> _Saved entries_

*** Begin section ***

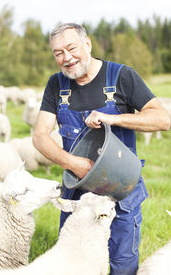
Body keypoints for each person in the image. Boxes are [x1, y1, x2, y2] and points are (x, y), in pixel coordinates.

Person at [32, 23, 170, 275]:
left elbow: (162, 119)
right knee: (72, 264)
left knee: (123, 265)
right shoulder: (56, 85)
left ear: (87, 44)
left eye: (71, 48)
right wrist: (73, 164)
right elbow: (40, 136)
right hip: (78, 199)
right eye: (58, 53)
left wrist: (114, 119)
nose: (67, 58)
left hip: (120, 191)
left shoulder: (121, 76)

*** End section ***

> _Instructions for the task_
Output all data exactly, omitting images.

> _Result_
Body keypoints for each person in the image. Boxes are [x1, y1, x2, y2] and points are (x, y), in pixel coordinates.

Person at [32, 23, 170, 275]:
left elbow: (162, 119)
right knee: (72, 264)
left knee: (123, 265)
right shoulder: (56, 85)
left ear: (87, 44)
left eye: (71, 48)
right wrist: (73, 164)
right elbow: (40, 136)
right hip: (78, 199)
right eye: (58, 53)
left wrist: (114, 119)
nose: (67, 58)
left hip: (120, 191)
left shoulder: (121, 76)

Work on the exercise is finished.